= Provided text =
+ + + + +
Solution: Block them from jumping up with this couch defender

You almost have to respect how persistent dogs are when trying to get on your furniture without you noticing, but Dr. Amanda Takiguchi, a veterinarian, says the dog should ask and receive permission first. That’s where the Couch Defender comes in handy. The coils pop up to leave no room for your pet to jump onto the sofa when you’re not home. When not using, just collapse and clip it closed for compact storage under your furniture.


Problem: Your dog pulls on your leash

Solution: Walk your dog with this harness that goes across their chest

Dr. Takiguchi says letting the dog pull you when on a leash is another bad behavior you want to curb, but you also want to make sure you’re not being too rough. This harness is unlike others because it goes around your pup’s chest instead of their neck. In addition, the extra front loop is what assures that gradual pressure is being applied when you give a little tug, while discouraging your dog from pulling. They’ll be comfy, and you’ll feel safe.


Problem: Your dog barks at children & other pups because of stress

Solution: Give them this snuggle toy with a soothing real-feel heartbeat

Dr. Takiguchi wants everyone to know that allowing your pup to bark and growl at others is not cute — no matter how high-pitched their little squeal is. If your dog is barking because of high stress or possible anxiety, you can help them stay calm with this snuggle toy. Inside this cuddle-worthy toy, there’s both a heat pack and a gadget mimicking the feel of a real heartbeat to make them feel like they're actually relaxing with a friend.


Problem: You let your dog “protect” you when others are around

Solution: Set up an extendable pet gate with a small door

Dr. Takiguchi explains that “[letting] the dog ‘protect’ the owner thinking that’s what it’s doing when instead the dog is claiming you for himself/herself” is a big mistake. “Commonly seen when someone is holding a small dog and the dog starts to attack anyone that comes close. This is not cute, not safe. Someone is going to get hurt,” she says.

Whether you have another small dog in the house or guests coming over for dinner, there are always certain times when a pet gate comes in handy. This one has rust-resistant panels that extend from 29 to 36.5 inches wide. And if you still want to make sure your smaller dog or cat that one dog likes to growl at can get to its food, don’t worry, there’s a small door in the center that can be left open.


Problem: You repeat commands your dog is ignoring

Solution: Read up on the 5-week training program from this book

Dr. Takiguchi says that a huge mistake is expecting immediate response from a command or giving up after repeating a command that your dog is ignoring. It actually teaches the dog that they don’t have to respect you. For more helpful pointers, grab this dog training book with tips from Dawn Sylvia-Stasiewicz, who trained Bo Obama. This five-week program focuses on positive reinforcement to get rid of any bad habits your pet has picked up instead of forcing your dog to behave.
+ + + + +
= Tasks to complete =
A – Copy the part of the dog behavior text starting with "Dr. Takiguchi explains" and going on through "be left open.", word for word.
B – Write the next part of the dog behavior text, picking up after its last sentence.

= Data extract =
+ + + + +
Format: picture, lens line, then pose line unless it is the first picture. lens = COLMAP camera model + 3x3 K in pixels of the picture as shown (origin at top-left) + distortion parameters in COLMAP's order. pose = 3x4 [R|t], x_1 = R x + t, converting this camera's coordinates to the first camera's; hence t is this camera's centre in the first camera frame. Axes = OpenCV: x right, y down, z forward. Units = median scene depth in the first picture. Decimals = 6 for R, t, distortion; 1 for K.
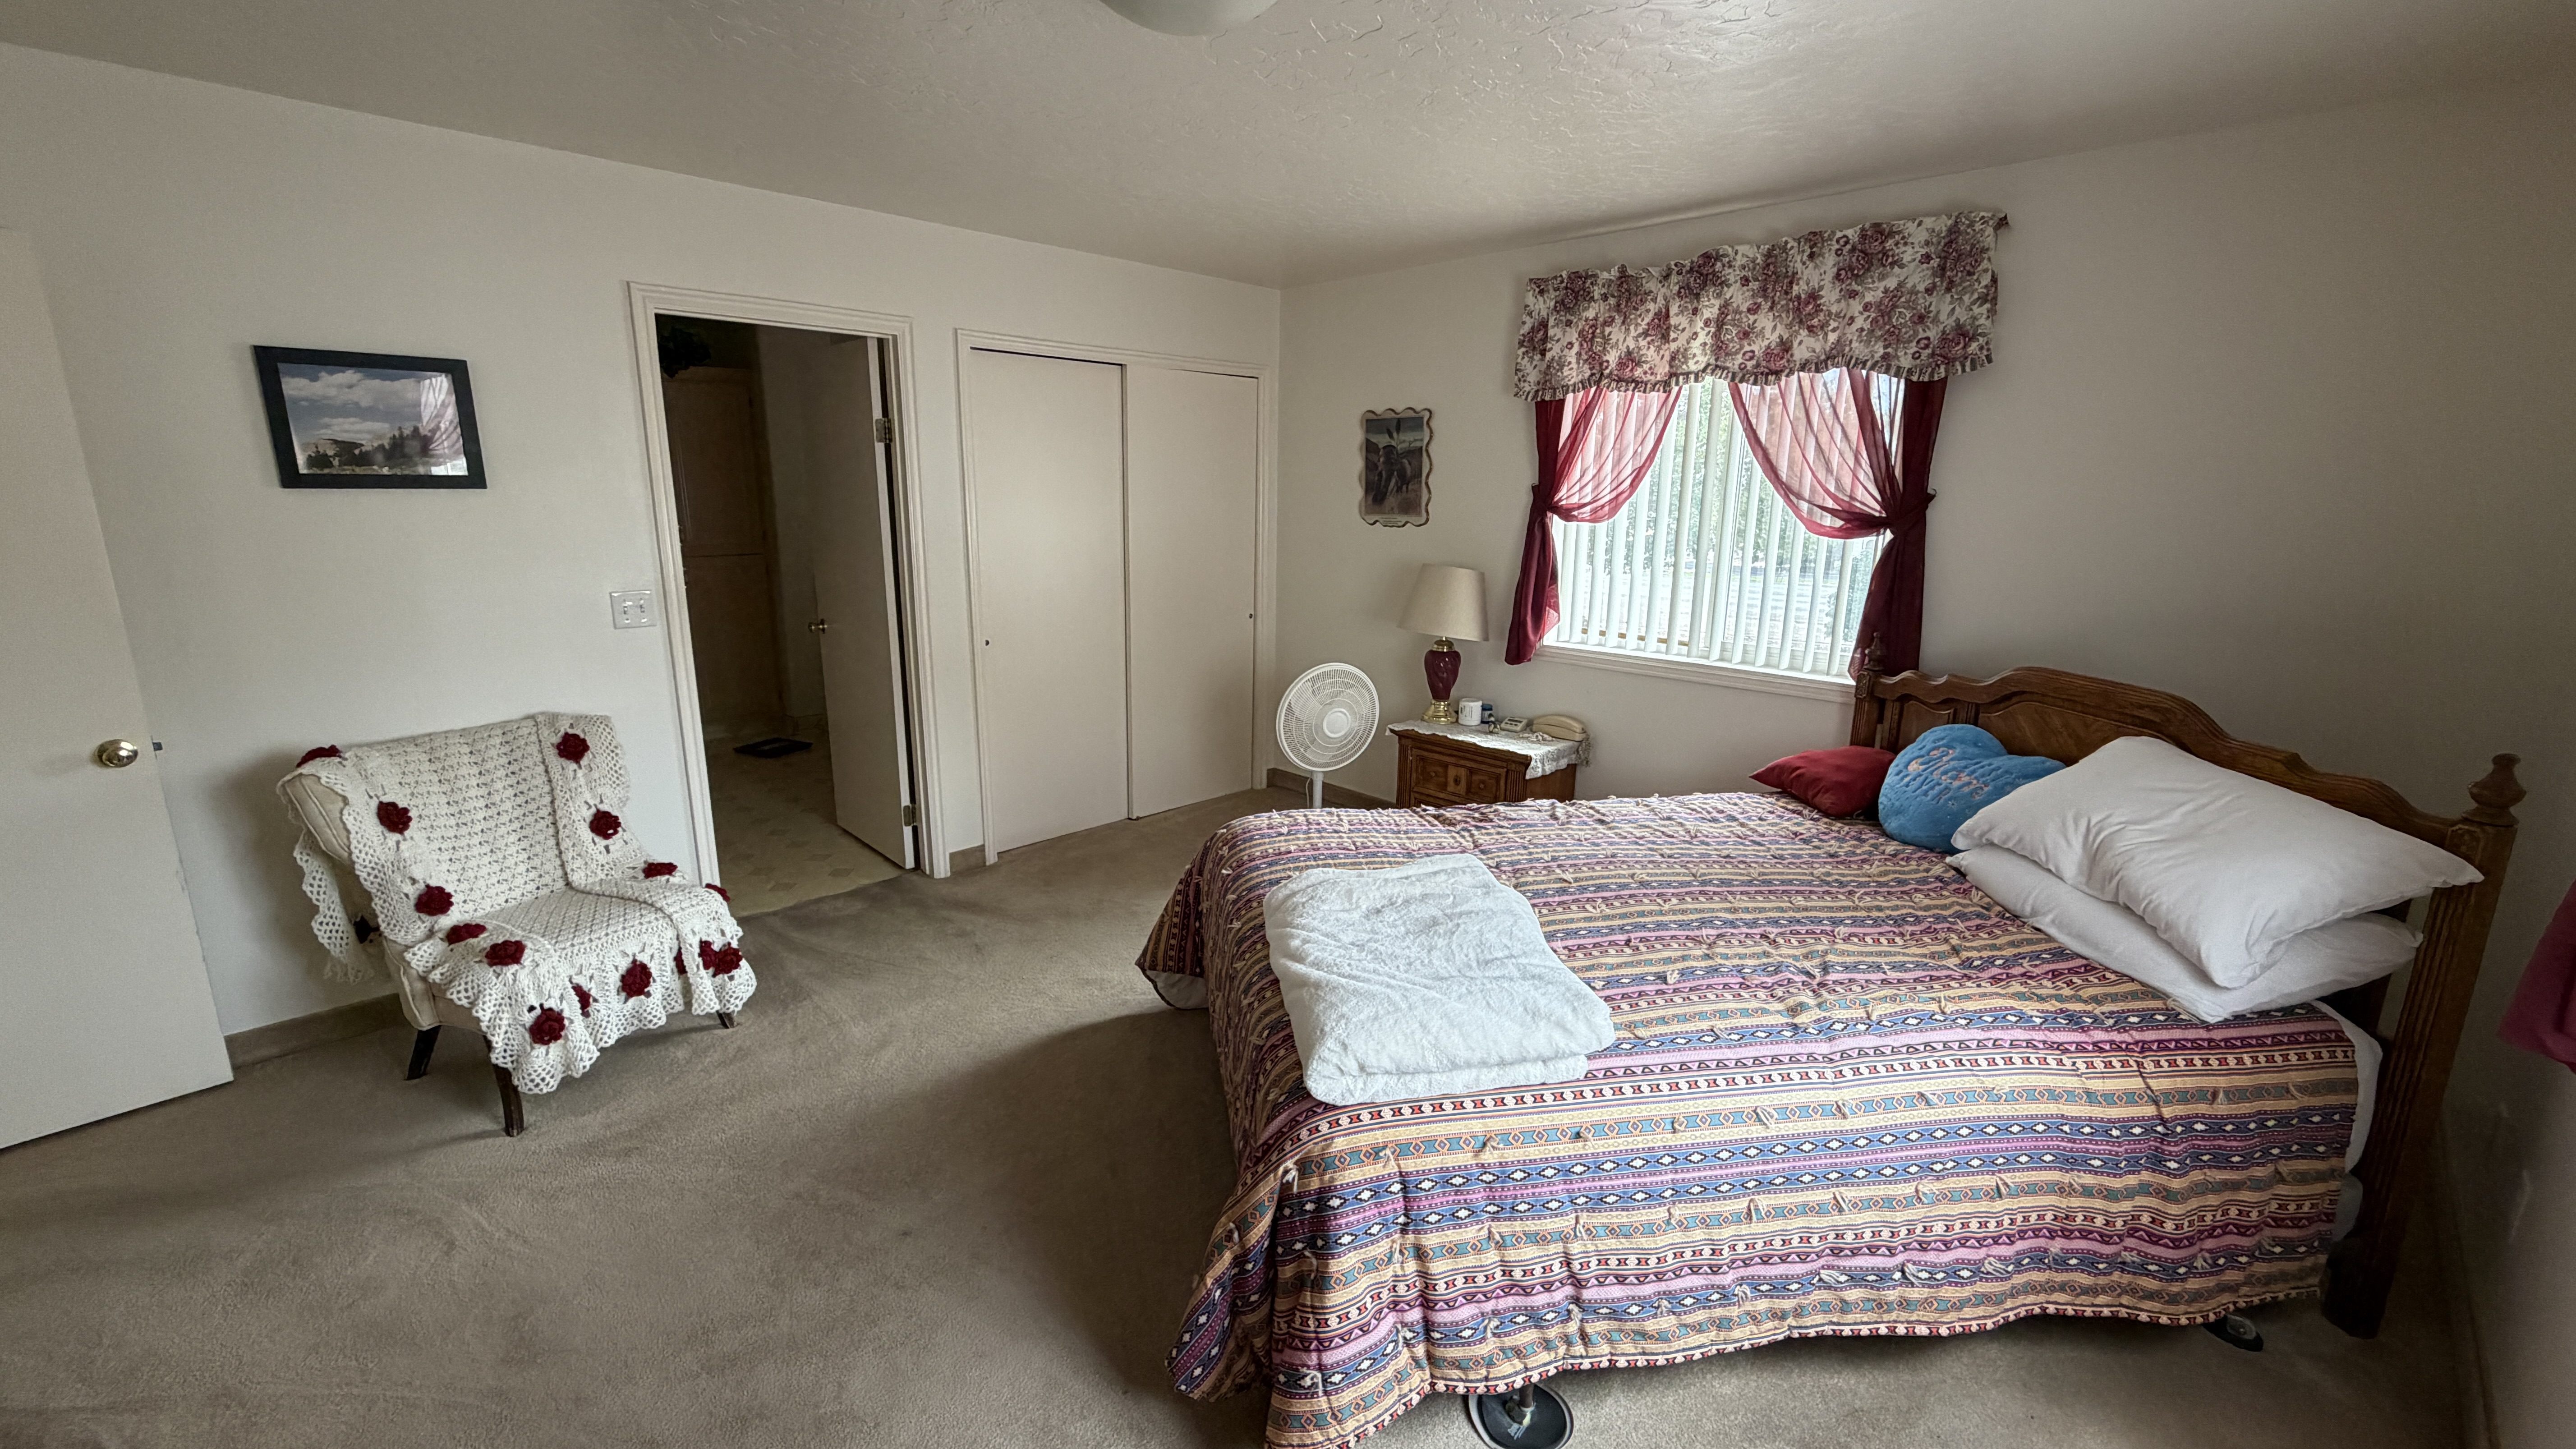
lens RADIAL K [[1026.5, 0, 1278.3], [0, 1026.5, 721.8], [0, 0, 1]] dist [-0.001027, 0.000148]
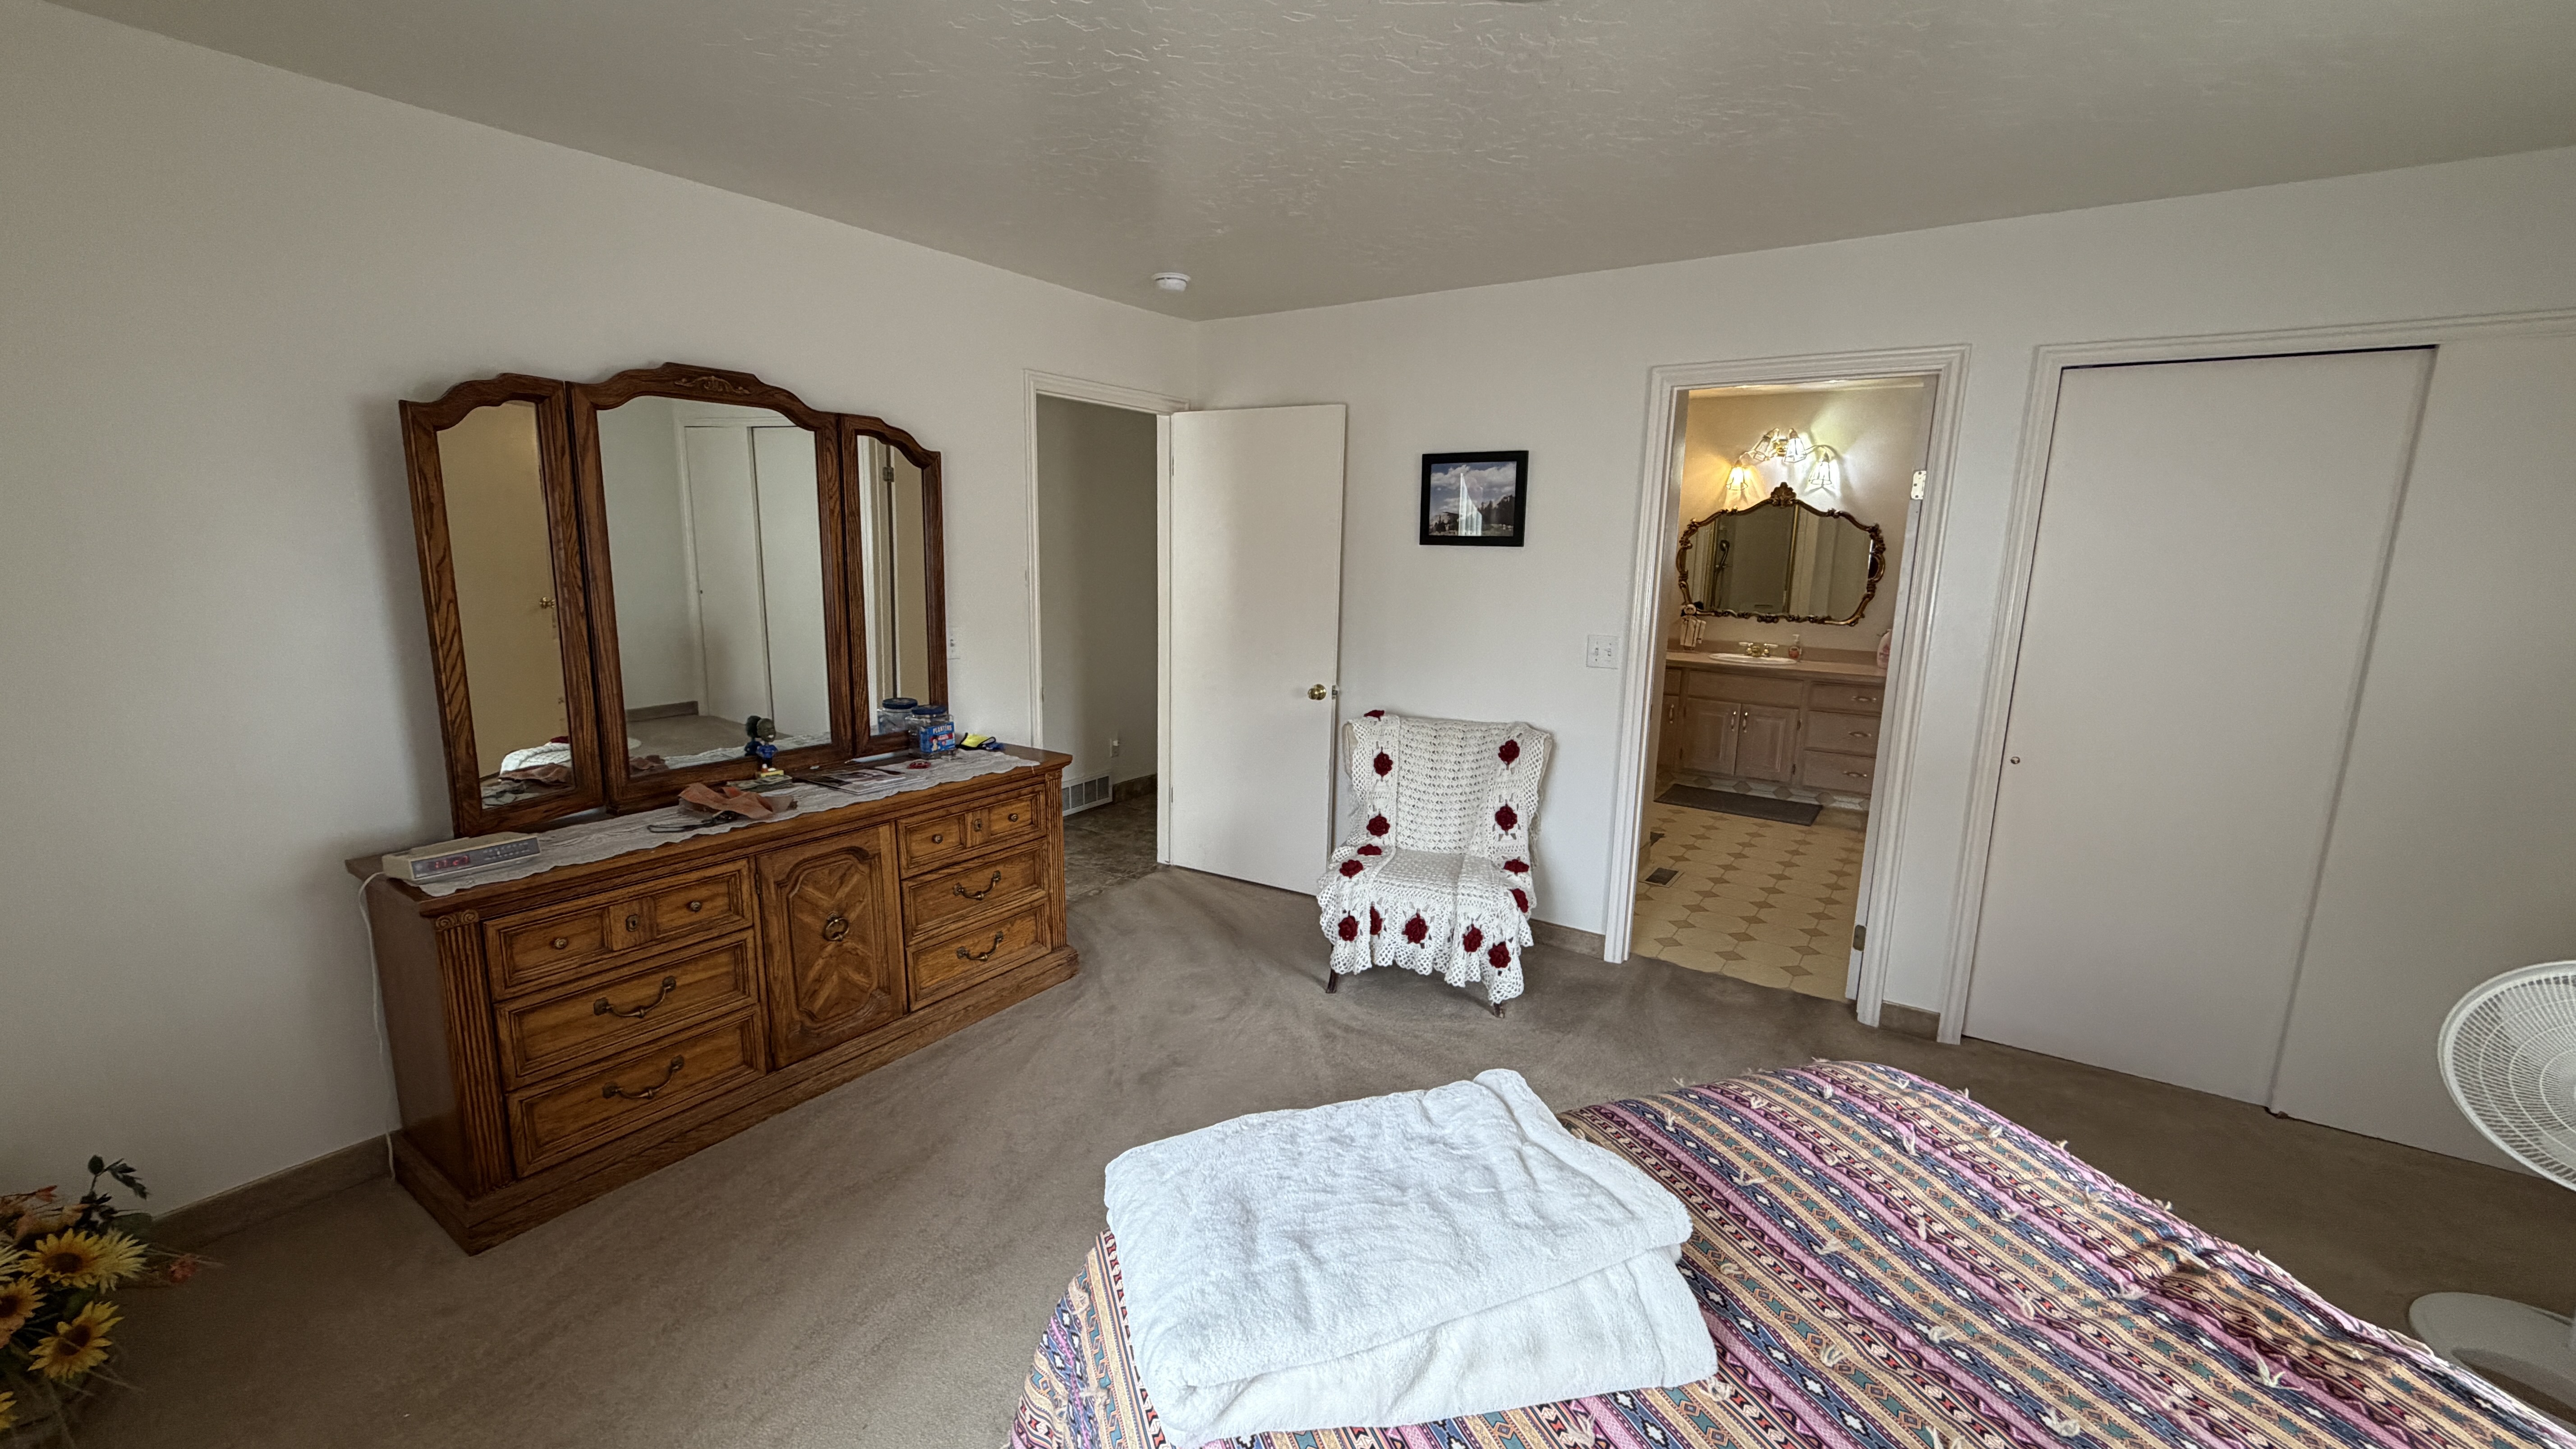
lens RADIAL K [[1026.5, 0, 1281.2], [0, 1026.5, 725.6], [0, 0, 1]] dist [-0.001027, 0.000148]
pose [[0.184595, 0.172156, -0.967619, 0.521943], [-0.233986, 0.963928, 0.126861, -0.111858], [0.954555, 0.202991, 0.218219, 0.517606]]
+ + + + +
= Results by task =
A –
Dr. Takiguchi explains that “[letting] the dog ‘protect’ the owner thinking that’s what it’s doing when instead the dog is claiming you for himself/herself” is a big mistake. “Commonly seen when someone is holding a small dog and the dog starts to attack anyone that comes close. This is not cute, not safe. Someone is going to get hurt,” she says.

Whether you have another small dog in the house or guests coming over for dinner, there are always certain times when a pet gate comes in handy. This one has rust-resistant panels that extend from 29 to 36.5 inches wide. And if you still want to make sure your smaller dog or cat that one dog likes to growl at can get to its food, don’t worry, there’s a small door in the center that can be left open.

B –
Problem: Your dog tends to get a little too curious

Solution: Use an extra-long leash to give them freedom while maintaining control

In order to give your dog the opportunity to sniff and explore while still having control, Andy Ramshaw, dog trainer and owner of Venture Dog Training, recommends this extra-long leash. He explains, “I recommend one 30-foot long that you can put onto your dog in a safe environment like the woods or a beach. They give your dog the opportunity to sniff and explore while the owner still has control. Useful if the dog has poor recall.” The durable nylon with reinforced stitching is sure to outlast any cotton alternatives and is available in 15, 20, 30, 50, and 100 feet.


Problem: You don’t give your dog anything to chew

Solution: Give them this hard rubber toy you can stuff with treats

Chewing is a natural instinct in dogs, and to help them do this habit in a productive way, Ramshaw has a handy standby: Kongs. “These are hard rubber chews that can be filled with the dog's daily food portion,” he says. “Feeding this way gives the dog an opportunity to chew (fulfilling a natural calming function) whilst also rewarding the dog for lying down, chewing, not barking and being calm. They can also be given in a crate to teach the dog to enjoy time alone in a crate.”

This Kong is in a unique ribbon shape, and you can stuff different treats and kibble in the four grippy compartments. The durable rubber will last a long time and can even stand up to the toughest chewers.


Problem: You feed your dog, and they finish the food too fast

Solution: Encourage your dog to lick on this slow-feeding mat

To keep your dog feeling and eating good, place one of their meals on this slow-feeding mat. This encourages slow eating and licking, which Ramshaw says “is repetitive and is calming for dogs.” The act of licking around the flexible surface also generates saliva and helps protect their teeth and gums.


Problem: You let your dog get bored, and they get destructive

Solution: Hide treats in this snuffle mat to give them a safe way to “hunt”

The long strands of fleece on this snuffle mat are meant to hide your dog’s treats to create a fun sniffing and digging game for them. In addition to being a great source of entertainment, Ramshaw says it can actually also stimulate the senses. “This replicates the natural behavior of sniffing and scavenging for dogs and can be an excellent way to exercise their brain. Mental exercise is twice as tiring as physical exercise for dogs,” he explains. The size of the mat can be adjusted to best fit your dog.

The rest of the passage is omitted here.